● What the task requires
Copy every line of the saved entries below, leaving out the picture markers.

[Saved entries]
───
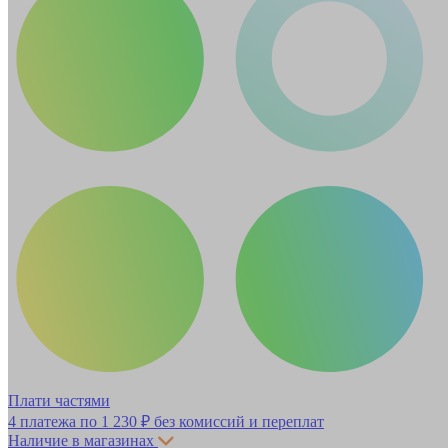
Плати частями
4 платежа по
1 230 ₽
без комиссий и переплат
Наличие в магазинах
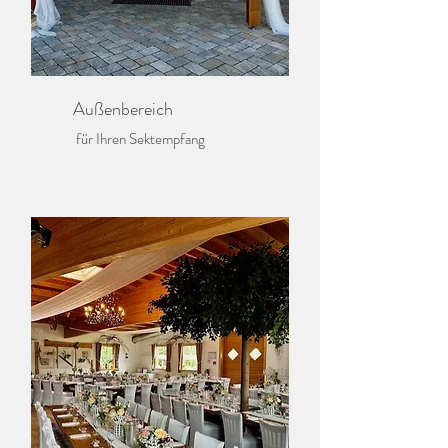
Außenbereich
für Ihren Sektempfang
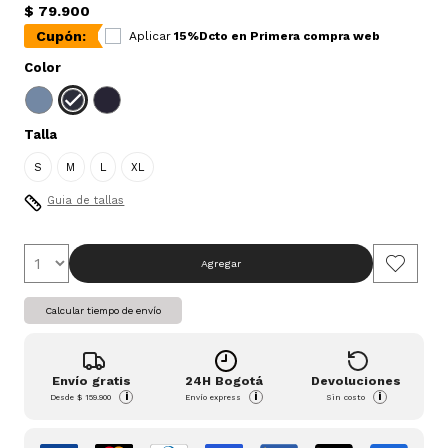
$ 79.900
Cupón:
Aplicar
15%Dcto en Primera compra web
Color
Talla
S
M
L
XL
Guia de tallas
Agregar
Calcular tiempo de envío
Envío gratis
24H Bogotá
Devoluciones
i
i
i
Desde
$ 159.900
Envío express
Sin costo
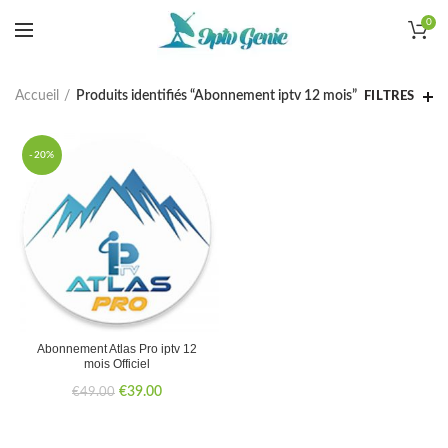
0
Accueil
Produits identifiés “Abonnement iptv 12 mois”
FILTRES
-20%
Abonnement Atlas Pro iptv 12
mois Officiel
Le
Le
€
39.00
€
49.00
prix
prix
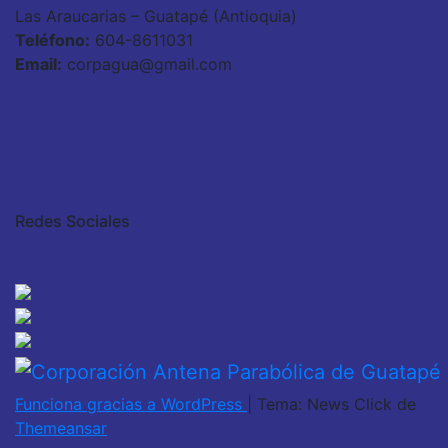
Las Araucarias – Guatapé (Antioquia)
Teléfono:
604-8611031
Email:
corpagua@gmail.com
Redes Sociales
Funciona gracias a WordPress
|
Tema: News Click de
Themeansar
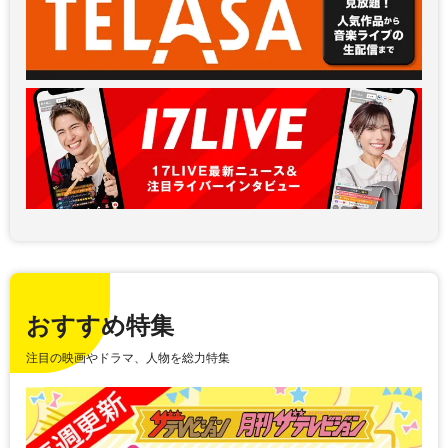
おすすめ特集
注目の映画やドラマ、人物を総力特集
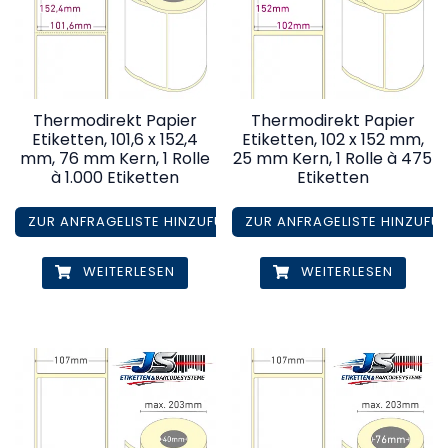
Thermodirekt Papier
Thermodirekt Papier
Etiketten, 101,6 x 152,4
Etiketten, 102 x 152 mm,
mm, 76 mm Kern, 1 Rolle
25 mm Kern, 1 Rolle à 475
à 1.000 Etiketten
Etiketten
ZUR ANFRAGELISTE HINZUFÜGEN
ZUR ANFRAGELISTE HINZUFÜ
WEITERLESEN
WEITERLESEN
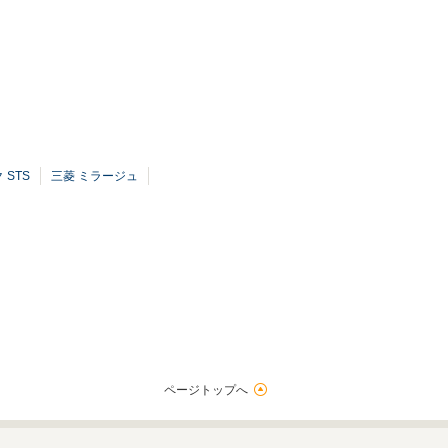
 STS
三菱 ミラージュ
ページトップへ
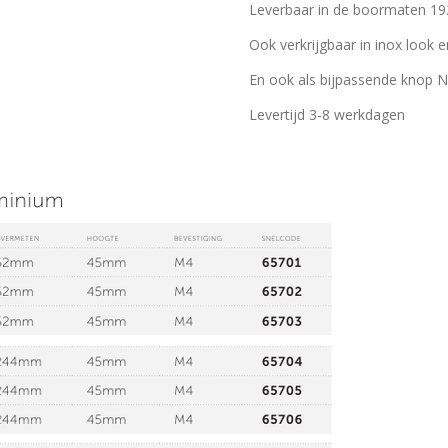
Leverbaar in de boormaten 1
Ook verkrijgbaar in inox look 
En ook als bijpassende knop 
Levertijd 3-8 werkdagen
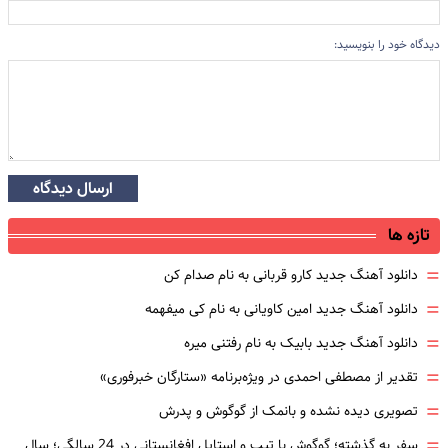
دیدگاه خود را بنویسید:
ارسال دیدگاه
تازه ها
=
دانلود آهنگ جدید کارو قربانی به نام صدام کن
=
دانلود آهنگ جدید امین کاویانی به نام کی میفهمه
=
دانلود آهنگ جدید بابیک به نام رفتنی میره
=
تقدیر از مصطفی احمدی در ویژه‌برنامه «ستارگان خبرفوری»
=
تصویری دیده نشده و بانمک از گوگوش و پدرش
=
سفر به گذشته؛ گوگوش با تیپ و استایل افغانستانی در 24 سالگی؛ سال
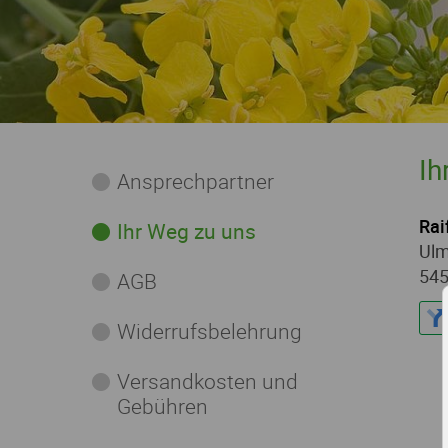
Ih
Ansprechpartner
Rai
Ihr Weg zu uns
Ulm
545
AGB
Widerrufsbelehrung
Versandkosten und
Gebühren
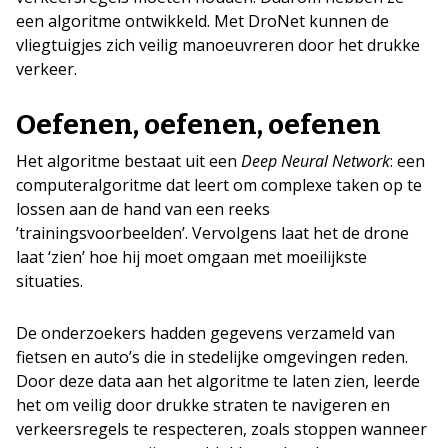
een algoritme ontwikkeld. Met DroNet kunnen de
vliegtuigjes zich veilig manoeuvreren door het drukke
verkeer.
Oefenen, oefenen, oefenen
Het algoritme bestaat uit een
Deep Neural Network
: een
computeralgoritme dat leert om complexe taken op te
lossen aan de hand van een reeks
’trainingsvoorbeelden’. Vervolgens laat het de drone
laat ‘zien’ hoe hij moet omgaan met moeilijkste
situaties.
De onderzoekers hadden gegevens verzameld van
fietsen en auto’s die in stedelijke omgevingen reden.
Door deze data aan het algoritme te laten zien, leerde
het om veilig door drukke straten te navigeren en
verkeersregels te respecteren, zoals stoppen wanneer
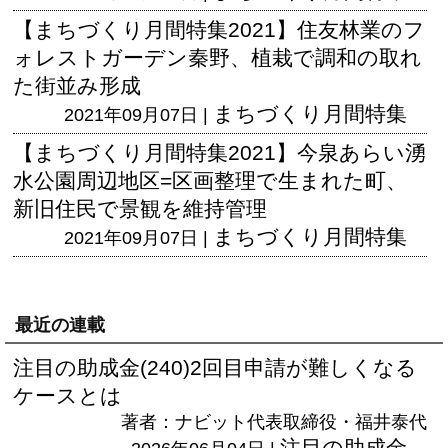
【まちづくり月間特集2021】住友林業のフ
ォレストガーデン秦野、植栽で調和の取れ
た街並み形成
まちづくり月間特集
2021年09月07日 |
【まちづくり月間特集2021】今泉あらい湧
水公園周辺地区=区画整理で生まれた町、
新旧住民で景観を維持管理
まちづくり月間特集
2021年09月07日 |
最近の連載
注目の助成金(240)2回目申請が難しくなる
ケースとは
著者：ナビット代表取締役・福井泰代
注目の助成金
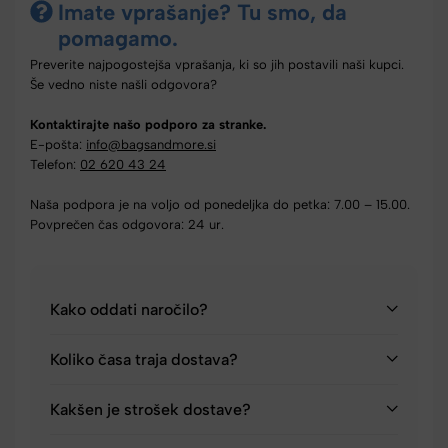
Imate vprašanje? Tu smo, da
pomagamo.
Preverite najpogostejša vprašanja, ki so jih postavili naši kupci.
Še vedno niste našli odgovora?
Kontaktirajte našo podporo za stranke.
E-pošta:
info@bagsandmore.si
Telefon:
02 620 43 24
Naša podpora je na voljo od ponedeljka do petka: 7.00 – 15.00.
Povprečen čas odgovora: 24 ur.
Kako oddati naročilo?
Koliko časa traja dostava?
Kakšen je strošek dostave?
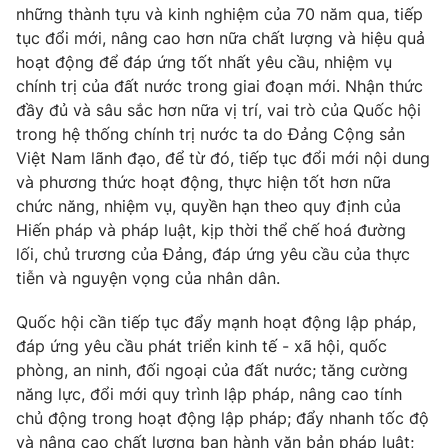
những thành tựu và kinh nghiệm của 70 năm qua, tiếp
tục đổi mới, nâng cao hơn nữa chất lượng và hiệu quả
hoạt động để đáp ứng tốt nhất yêu cầu, nhiệm vụ
chính trị của đất nước trong giai đoạn mới. Nhận thức
đầy đủ và sâu sắc hơn nữa vị trí, vai trò của Quốc hội
trong hệ thống chính trị nước ta do Đảng Cộng sản
Việt Nam lãnh đạo, để từ đó, tiếp tục đổi mới nội dung
và phương thức hoạt động, thực hiện tốt hơn nữa
chức năng, nhiệm vụ, quyền hạn theo quy định của
Hiến pháp và pháp luật, kịp thời thể chế hoá đường
lối, chủ trương của Đảng, đáp ứng yêu cầu của thực
tiễn và nguyện vọng của nhân dân.
Quốc hội cần tiếp tục đẩy mạnh hoạt động lập pháp,
đáp ứng yêu cầu phát triển kinh tế - xã hội, quốc
phòng, an ninh, đối ngoại của đất nước; tăng cường
năng lực, đổi mới quy trình lập pháp, nâng cao tính
chủ động trong hoạt động lập pháp; đẩy nhanh tốc độ
và nâng cao chất lượng ban hành văn bản pháp luật;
───
● Solution for this task
Плати частями
4 платежа по
1 230 ₽
без комиссий и переплат
Наличие в магазинах
Außenbereich
für Ihren Sektempfang
$ 79.900
Cupón:
Aplicar
15%Dcto en Primera compra web
Color
Talla
S
M
L
XL
Guia de tallas
Agregar
Calcular tiempo de envío
Envío gratis
24H Bogotá
Devoluciones
i
i
i
Desde
$ 159.900
Envío express
Sin costo
0
Accueil
Produits identifiés “Abonnement iptv 12 mois”
FILTRES
-20%
Abonnement Atlas Pro iptv 12
mois Officiel
Le
Le
€
39.00
€
49.00
prix
prix
Las Araucarias – Guatapé (Antioquia)
Teléfono:
604-8611031
Email:
corpagua@gmail.com
Redes Sociales
Funciona gracias a WordPress
|
Tema: News Click de
Themeansar
おすすめ特集
注目の映画やドラマ、人物を総力特集
Thermodirekt Papier
Thermodirekt Papier
Etiketten, 101,6 x 152,4
Etiketten, 102 x 152 mm,
mm, 76 mm Kern, 1 Rolle
25 mm Kern, 1 Rolle à 475
à 1.000 Etiketten
Etiketten
ZUR ANFRAGELISTE HINZUFÜGEN
ZUR ANFRAGELISTE HINZUFÜ
WEITERLESEN
WEITERLESEN
 STS
三菱 ミラージュ
ページトップへ
Leverbaar in de boormaten 1
Ook verkrijgbaar in inox look 
En ook als bijpassende knop 
Levertijd 3-8 werkdagen
دیدگاه خود را بنویسید:
ارسال دیدگاه
تازه ها
=
دانلود آهنگ جدید کارو قربانی به نام صدام کن
=
دانلود آهنگ جدید امین کاویانی به نام کی میفهمه
=
دانلود آهنگ جدید بابیک به نام رفتنی میره
=
تقدیر از مصطفی احمدی در ویژه‌برنامه «ستارگان خبرفوری»
=
تصویری دیده نشده و بانمک از گوگوش و پدرش
=
سفر به گذشته؛ گوگوش با تیپ و استایل افغانستانی در 24 سالگی؛ سال
Ih
Ansprechpartner
Rai
Ihr Weg zu uns
Ulm
545
AGB
Widerrufsbelehrung
Versandkosten und
Gebühren
een algoritme ontwikkeld. Met DroNet kunnen de
vliegtuigjes zich veilig manoeuvreren door het drukke
verkeer.
Oefenen, oefenen, oefenen
Het algoritme bestaat uit een
Deep Neural Network
: een
computeralgoritme dat leert om complexe taken op te
lossen aan de hand van een reeks
’trainingsvoorbeelden’. Vervolgens laat het de drone
laat ‘zien’ hoe hij moet omgaan met moeilijkste
situaties.
De onderzoekers hadden gegevens verzameld van
fietsen en auto’s die in stedelijke omgevingen reden.
Door deze data aan het algoritme te laten zien, leerde
het om veilig door drukke straten te navigeren en
verkeersregels te respecteren, zoals stoppen wanneer
【まちづくり月間特集2021】住友林業のフ
ォレストガーデン秦野、植栽で調和の取れ
た街並み形成
まちづくり月間特集
2021年09月07日 |
【まちづくり月間特集2021】今泉あらい湧
水公園周辺地区=区画整理で生まれた町、
新旧住民で景観を維持管理
まちづくり月間特集
2021年09月07日 |
最近の連載
注目の助成金(240)2回目申請が難しくなる
ケースとは
著者：ナビット代表取締役・福井泰代
注目の助成金
Imate vprašanje? Tu smo, da
pomagamo.
Preverite najpogostejša vprašanja, ki so jih postavili naši kupci.
Še vedno niste našli odgovora?
Kontaktirajte našo podporo za stranke.
E-pošta:
info@bagsandmore.si
Telefon:
02 620 43 24
Naša podpora je na voljo od ponedeljka do petka: 7.00 – 15.00.
Povprečen čas odgovora: 24 ur.
Kako oddati naročilo?
Koliko časa traja dostava?
Kakšen je strošek dostave?
những thành tựu và kinh nghiệm của 70 năm qua, tiếp
tục đổi mới, nâng cao hơn nữa chất lượng và hiệu quả
hoạt động để đáp ứng tốt nhất yêu cầu, nhiệm vụ
chính trị của đất nước trong giai đoạn mới. Nhận thức
đầy đủ và sâu sắc hơn nữa vị trí, vai trò của Quốc hội
trong hệ thống chính trị nước ta do Đảng Cộng sản
Việt Nam lãnh đạo, để từ đó, tiếp tục đổi mới nội dung
và phương thức hoạt động, thực hiện tốt hơn nữa
chức năng, nhiệm vụ, quyền hạn theo quy định của
Hiến pháp và pháp luật, kịp thời thể chế hoá đường
lối, chủ trương của Đảng, đáp ứng yêu cầu của thực
tiễn và nguyện vọng của nhân dân.
Quốc hội cần tiếp tục đẩy mạnh hoạt động lập pháp,
đáp ứng yêu cầu phát triển kinh tế - xã hội, quốc
phòng, an ninh, đối ngoại của đất nước; tăng cường
năng lực, đổi mới quy trình lập pháp, nâng cao tính
chủ động trong hoạt động lập pháp; đẩy nhanh tốc độ
và nâng cao chất lượng ban hành văn bản pháp luật;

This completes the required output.